Nichtsdestotrotz ist für den Bayerischen Rundfunk damit die Sache wohl erledigt.

Für Aust hingegen nicht:

Ich möchte meine Frage aus meinem Schreiben vom 8.5. wiederholen, ob es nicht angezeigt wäre, dass der BR prüft, ob eine Gegendarstellung zumindest zu dem Teil der Fernsehsendung notwendig ist, der Informationen zur homöopathischen Therapie von ADHS enthält, die für den Zuschauer nur sehr schwer – eigentlich gar nicht – als unzutreffend erkennbar sind.

Ansonsten könnte der BR für gesundheitliche Schäden an Kindern, die auch in das Erwachsenenalter hineinreichen können, und dem Unglück ganzer Familien zumindest moralisch mitverantwortlich sein.“

Zum Weiterlesen:

  • Antwort des BR zu meinem Brief über die ADHS-Untersuchung Freis, Beweisaufnahme in Sachen Homöopathie am 28. Mai 2013
  • Homöopathie im BR: Peinlichkeit kennt keine Grenzen, GWUP-Blog am 24. April 2013
  • Bayerisches Fernsehen: Nur noch PR für Pseudomedizin?

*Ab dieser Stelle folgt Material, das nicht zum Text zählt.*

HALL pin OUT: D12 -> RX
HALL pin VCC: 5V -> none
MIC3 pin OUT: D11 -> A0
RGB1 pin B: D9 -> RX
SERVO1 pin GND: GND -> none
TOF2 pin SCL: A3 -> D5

GWUP-Blog am 3. Mai 2013
  • Gefühllose Küchenschaben und Typhus: Homöopathie zwischen Komödie und Tragödie, GWUP-Blog am 27. Mai 2013
  • Homöopathie im deutschen Museum, GWUP-Blog am 5. Mai 2013
  • Skepkon: Parawissenschaften als gesellschaftlich akzeptierte Parallelwissenschaften, GWUP-Blog am 19. Mai 2013
  • Skepkon: Globuli und Pharmazie – eine Liebesgeschichte? GWUP-Blog am 19. Mai 2013
  • Die Homöopathie-Lüge oder Wie wirksam ist ein Buch? GWUP-Blog am 18. Mai 2013

 

 

 

 

11 Kommentare

  1. „Oder ist es ein Beweis, dass man mit Beschwörungstänzen Regen machen kann, wenn es nach wiederholten Versuchen tatsächlich irgendwann einmal regnet?“

    Traurig, dass der engagierte Herr Dr. Aust dem Verantwortlichen vom BR gegenüber solche Fragen stellen muss, die man eigentlich eher im Kindergarten erwarten würde.

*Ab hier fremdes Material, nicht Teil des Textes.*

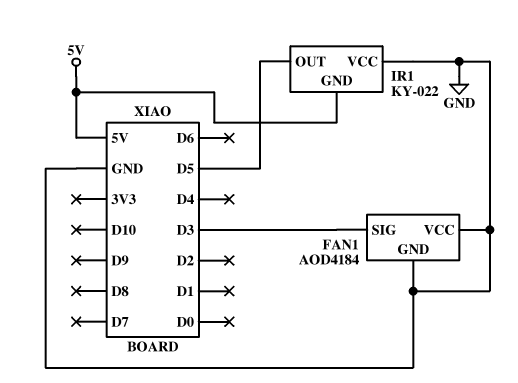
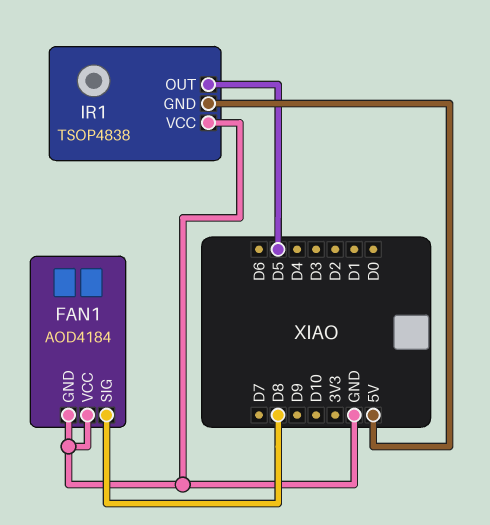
FAN1 pin SIG: D3 -> D8
IR1: KY-022 -> TSOP4838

    Wie voreingenommen ist eigentlich der Verantwortliche des Bayerischen Fernsehen?

  2. Na da haben wir wieder das „Pilatus-Prinzip“:

    …Ansonsten könnte der BR für gesundheitliche Schäden an Kindern, die auch in das Erwachsenenalter hineinreichen können, und dem Unglück ganzer Familien zumindest moralisch mitverantwortlich sein….”

    …oder…wie „Wasche ich meine Hände in Unschuld“…leider das erste Lernziel aller Jura-Studenten…

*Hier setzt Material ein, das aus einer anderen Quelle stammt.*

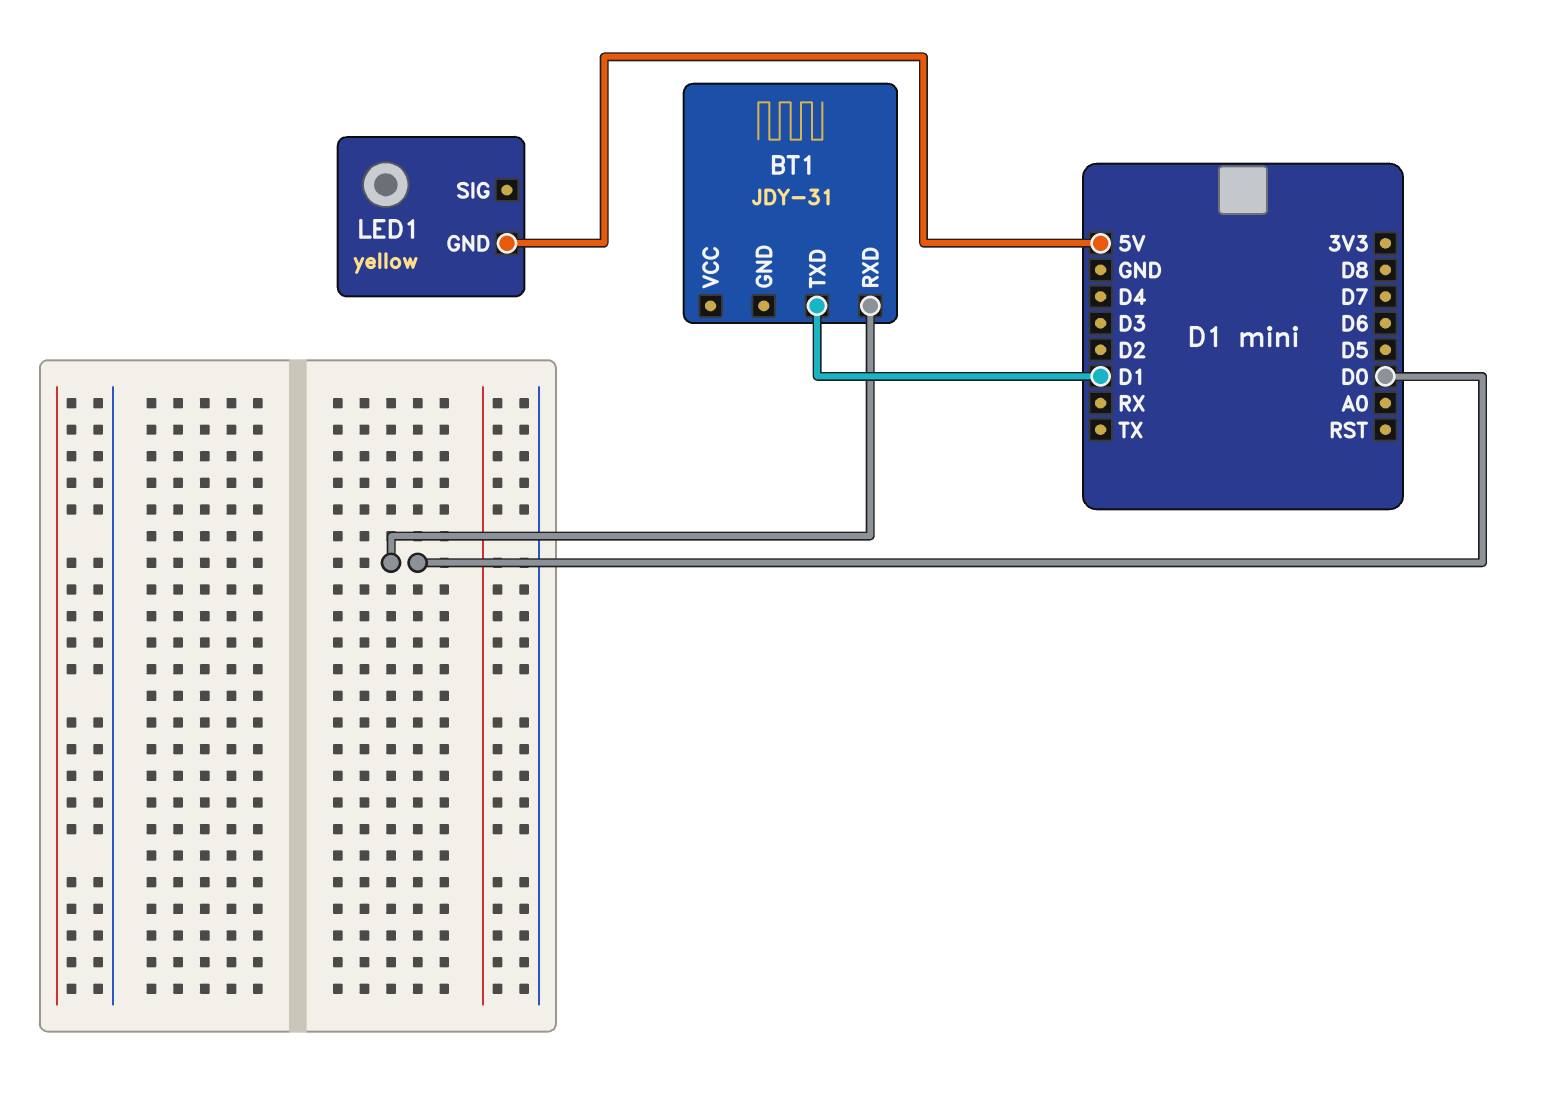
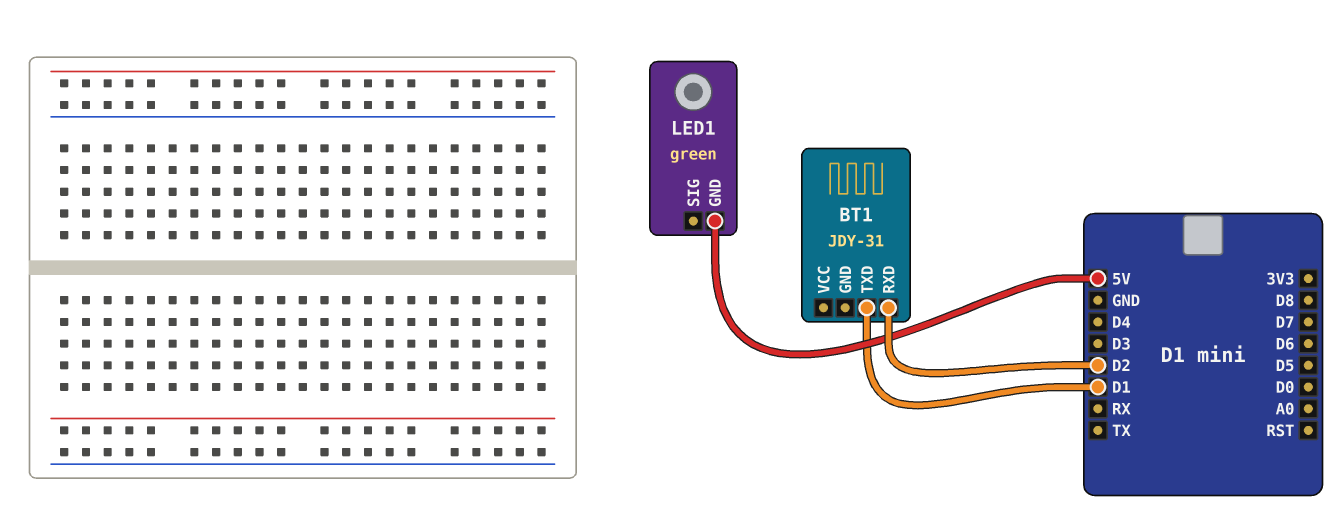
BT1 pin RXD: D0 -> D2
LED1: yellow -> green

  3. Das ZDF ist auch nicht viel besser.

    Am Wochenende hatte ich das Vergnügen bei einem Besuch bei Muttern, eine Folge „Unser Charly“, „Fahrerflucht“ zu sehen. Einem Sterbenskranken Esel oder Muli wurde durch Globuli mit weißem Arsen geholfen.

    Der Doc sinngemäß „wenn die Schulmedizin versagt muss man zu unkonventionellen Mitteln greifen“ Nach dem Globuli ginge dem Tier plötzlich blendend.

  4. Mir fiel an der Stelle nur sofort der Caltech-Vortrag von James Randi zum Thema „You can’t prove a negative“ ein (zu finden u.a. bei DuRöhre, einfach suchen nach ‚randi prove negative‘).

    Dort erklärt er sehr unterhaltsam am Beispiel vom Weihnachtsmann und seinen Rentieren, dass ein Negativbeweis zu einer Behauptung oftmals schlicht logisch unmöglich ist, und daher die hier ebenfalls von Herrn Hesse wiederholte Aussage „man kann nicht beweisen, dass es nicht wirkt“ zwar vielleicht logisch korrekt, aber eben eine Null-Aussage ist.

  5. Albrecht Hesse argumentiert in seinem Schreiben in einer Weise über Studiendesigns, die nahelegt, dass diese Argumentation nicht aus seiner Feder stammt, er ist Jurist. Ob er sich wissenschaftlich am Ende auf Ernst August Dölle stützt?

  6. @Herr Kuhn:

    Fein beobachtet.

    Wir können wohl davon ausgehen, dass die Redaktion ihm dieses Schreiben aufgesetzt hat.

  7. Ich weiß nicht mehr, wo ich das gelesen habe, aber der Tipp war, bei dieser Argumentation mal mit „Ich habe den Beweis der Nichtwirksamkeit und jetzt beweise mal, daß ich den nicht habe“ zu antworten..

  8. „Einen Beleg […] kann […] nicht abgeleitet werden.“

    Uh… Nicht nur wissenschafts-, sondern auch in jeder anderen Hinsicht analphabet.

  9. @Adromir: Das ist gut, den muß ich mir merken!